Ok, now we have the two tables strap_ids and original_data_rownum. All we need to do now is cross join then, and do the random number magic. That’s shown below in table Table 4.

Query To Make `bootstrap_rownum`

create or replace table resample_template as 
select
  strap_ids.strap_id,
  original_data_rownum.original_rownum,
  -- I have 2500 observations in my data
  round( -0.5 + 2501*random()) as bootstrap_rownum,
from
  strap_ids
cross join 
  original_data_rownum;

Table 4: A sample from the table resampel_template.

strap_id	original_rownum	bootstrap_rownum
573	2216	4
312	2227	1792
2	554	1577
440	381	688
969	1352	1840

Actually Doing The Bootstrapping: Its Just A Left Join!

Now all we have to do is join the original data onto resample_template. The join is going to happen on original_data.original_rownum = resample_template.bootstrap_rownum.

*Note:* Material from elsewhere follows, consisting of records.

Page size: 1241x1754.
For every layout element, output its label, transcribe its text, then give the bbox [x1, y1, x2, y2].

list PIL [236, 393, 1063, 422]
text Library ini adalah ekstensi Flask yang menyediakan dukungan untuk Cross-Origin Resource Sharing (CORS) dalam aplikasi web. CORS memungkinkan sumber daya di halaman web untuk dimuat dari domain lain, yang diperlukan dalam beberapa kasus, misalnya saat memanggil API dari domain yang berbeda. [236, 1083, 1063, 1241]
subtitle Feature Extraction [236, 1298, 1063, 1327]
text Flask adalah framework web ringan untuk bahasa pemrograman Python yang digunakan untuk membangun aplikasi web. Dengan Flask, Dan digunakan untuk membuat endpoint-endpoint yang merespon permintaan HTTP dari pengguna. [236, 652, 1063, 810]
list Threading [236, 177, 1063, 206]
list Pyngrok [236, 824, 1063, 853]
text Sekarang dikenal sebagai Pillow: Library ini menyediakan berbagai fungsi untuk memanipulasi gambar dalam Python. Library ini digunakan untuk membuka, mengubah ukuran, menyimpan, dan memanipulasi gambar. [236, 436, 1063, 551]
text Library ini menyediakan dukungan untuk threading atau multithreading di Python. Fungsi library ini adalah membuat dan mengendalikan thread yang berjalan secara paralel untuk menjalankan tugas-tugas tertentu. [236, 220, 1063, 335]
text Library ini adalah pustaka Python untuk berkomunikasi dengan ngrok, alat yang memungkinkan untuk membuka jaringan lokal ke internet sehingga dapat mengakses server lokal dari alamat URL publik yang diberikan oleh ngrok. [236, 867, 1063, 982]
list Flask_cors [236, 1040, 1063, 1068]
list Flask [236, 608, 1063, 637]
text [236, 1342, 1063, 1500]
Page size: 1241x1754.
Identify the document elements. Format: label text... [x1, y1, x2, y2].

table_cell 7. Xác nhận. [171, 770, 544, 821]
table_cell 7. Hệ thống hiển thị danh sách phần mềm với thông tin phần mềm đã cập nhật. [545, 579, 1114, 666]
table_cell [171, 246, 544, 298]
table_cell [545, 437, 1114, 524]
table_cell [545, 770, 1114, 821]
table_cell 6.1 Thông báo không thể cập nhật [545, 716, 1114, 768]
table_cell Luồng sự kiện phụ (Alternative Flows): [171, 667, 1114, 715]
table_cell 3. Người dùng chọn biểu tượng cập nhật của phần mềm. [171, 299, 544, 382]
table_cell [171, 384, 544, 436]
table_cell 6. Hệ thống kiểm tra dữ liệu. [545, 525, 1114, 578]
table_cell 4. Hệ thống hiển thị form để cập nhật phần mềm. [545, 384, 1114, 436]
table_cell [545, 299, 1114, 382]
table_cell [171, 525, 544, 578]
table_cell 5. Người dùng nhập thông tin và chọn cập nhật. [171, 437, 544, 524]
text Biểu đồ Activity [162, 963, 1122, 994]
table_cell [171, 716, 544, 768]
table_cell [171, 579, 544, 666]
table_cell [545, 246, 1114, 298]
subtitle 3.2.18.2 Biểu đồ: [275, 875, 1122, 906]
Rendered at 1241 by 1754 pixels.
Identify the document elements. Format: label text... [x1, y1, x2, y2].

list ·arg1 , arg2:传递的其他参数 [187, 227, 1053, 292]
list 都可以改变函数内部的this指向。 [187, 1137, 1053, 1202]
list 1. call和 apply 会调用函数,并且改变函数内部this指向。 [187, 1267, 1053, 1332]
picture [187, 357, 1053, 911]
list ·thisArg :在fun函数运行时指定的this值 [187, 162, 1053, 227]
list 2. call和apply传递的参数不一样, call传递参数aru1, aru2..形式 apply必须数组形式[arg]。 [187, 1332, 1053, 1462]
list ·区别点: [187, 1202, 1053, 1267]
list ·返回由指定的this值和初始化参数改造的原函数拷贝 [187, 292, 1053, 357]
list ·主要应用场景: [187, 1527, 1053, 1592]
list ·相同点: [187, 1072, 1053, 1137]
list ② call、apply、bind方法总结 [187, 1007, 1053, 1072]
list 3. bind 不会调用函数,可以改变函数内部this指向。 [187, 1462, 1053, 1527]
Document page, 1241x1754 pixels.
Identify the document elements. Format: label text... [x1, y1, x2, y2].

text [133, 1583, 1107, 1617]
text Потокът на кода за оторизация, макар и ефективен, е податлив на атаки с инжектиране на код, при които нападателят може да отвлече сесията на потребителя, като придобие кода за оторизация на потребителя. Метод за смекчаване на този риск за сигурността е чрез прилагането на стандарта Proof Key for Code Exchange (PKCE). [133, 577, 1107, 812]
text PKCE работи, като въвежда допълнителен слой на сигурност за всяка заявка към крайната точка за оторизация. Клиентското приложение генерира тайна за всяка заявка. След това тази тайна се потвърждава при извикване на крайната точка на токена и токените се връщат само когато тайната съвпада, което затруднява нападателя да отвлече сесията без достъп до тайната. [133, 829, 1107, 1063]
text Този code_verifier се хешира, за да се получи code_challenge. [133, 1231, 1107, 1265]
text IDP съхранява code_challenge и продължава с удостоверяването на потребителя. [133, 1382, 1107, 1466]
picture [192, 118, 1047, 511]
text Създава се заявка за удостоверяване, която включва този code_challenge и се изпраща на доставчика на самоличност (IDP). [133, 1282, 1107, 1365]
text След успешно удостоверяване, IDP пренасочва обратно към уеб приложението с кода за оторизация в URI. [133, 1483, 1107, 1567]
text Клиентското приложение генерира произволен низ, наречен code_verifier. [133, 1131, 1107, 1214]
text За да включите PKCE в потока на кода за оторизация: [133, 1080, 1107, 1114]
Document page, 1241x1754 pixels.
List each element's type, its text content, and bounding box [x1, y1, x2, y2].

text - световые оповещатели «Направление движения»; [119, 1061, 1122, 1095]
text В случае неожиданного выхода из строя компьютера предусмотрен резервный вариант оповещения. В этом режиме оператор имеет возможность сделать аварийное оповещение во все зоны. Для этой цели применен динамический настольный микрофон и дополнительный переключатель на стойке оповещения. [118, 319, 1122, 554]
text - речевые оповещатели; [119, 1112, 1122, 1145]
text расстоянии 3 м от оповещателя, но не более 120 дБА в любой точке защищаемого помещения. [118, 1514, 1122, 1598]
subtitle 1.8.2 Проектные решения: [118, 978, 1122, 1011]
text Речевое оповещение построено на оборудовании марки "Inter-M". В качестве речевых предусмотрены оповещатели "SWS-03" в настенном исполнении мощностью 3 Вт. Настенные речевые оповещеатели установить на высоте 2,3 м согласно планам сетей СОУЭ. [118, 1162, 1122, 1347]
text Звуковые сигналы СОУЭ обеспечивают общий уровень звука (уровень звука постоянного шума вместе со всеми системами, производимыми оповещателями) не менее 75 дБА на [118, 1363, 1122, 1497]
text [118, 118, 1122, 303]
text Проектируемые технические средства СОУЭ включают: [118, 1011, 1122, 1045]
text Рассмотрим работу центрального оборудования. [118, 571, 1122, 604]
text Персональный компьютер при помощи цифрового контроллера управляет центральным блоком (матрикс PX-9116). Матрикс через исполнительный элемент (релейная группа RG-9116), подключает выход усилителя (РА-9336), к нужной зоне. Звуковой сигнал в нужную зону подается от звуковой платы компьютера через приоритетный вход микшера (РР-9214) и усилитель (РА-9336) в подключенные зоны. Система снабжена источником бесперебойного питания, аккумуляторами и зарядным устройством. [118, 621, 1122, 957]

create or replace table resampled_data as
select
  resample_template.strap_id,
  resample_template.bootstrap_rownum,
  original_data.x,
  original_data.y
from 
  resample_template
left join 
  original_data on original_data.original_rownum = resample_template.bootstrap_rownum;

And congratulations, you have what is in essence an unnested rsample::bootstraps output. This happens shockingly fast in duckdb (actually, a bit faster than rsample does it, but that is anecdote I didn’t actually time them). The hard part now is the aggregation function. Obviously, you can’t do very complex statsitical aggregations in duckdb (or any other SQL dialect), but there are a few you can do. For example, let’s bootstrap the mean of \(x\) and \(y\), as well as the estimated regression coefficient.

select
  'Bootstrap' || lpad(strap_id,4,0) as id,
  'SQL' as method,
  avg(x) as mean_x,
  avg(y) as mean_y,
  corr(y, x) * stddev(y) / stddev(x) as beta
from resampled_data
group by 1
order by 1;

We can easily compare the distributions obtained via the SQL bootstrap with distributions obtained from rsample::bootstrap

But Does It Work

Yes…I think. The averages for \(x\) and \(y\) look really good, but the SQL bootstrap tails for the regression coefficient are a little thin.

Conclusion

This is pretty silly, and probably inefficient. I’m no data engineer, I’m just a guy with a Ph.D in stats and a lot of time on the weekend. I should get a hobby or something.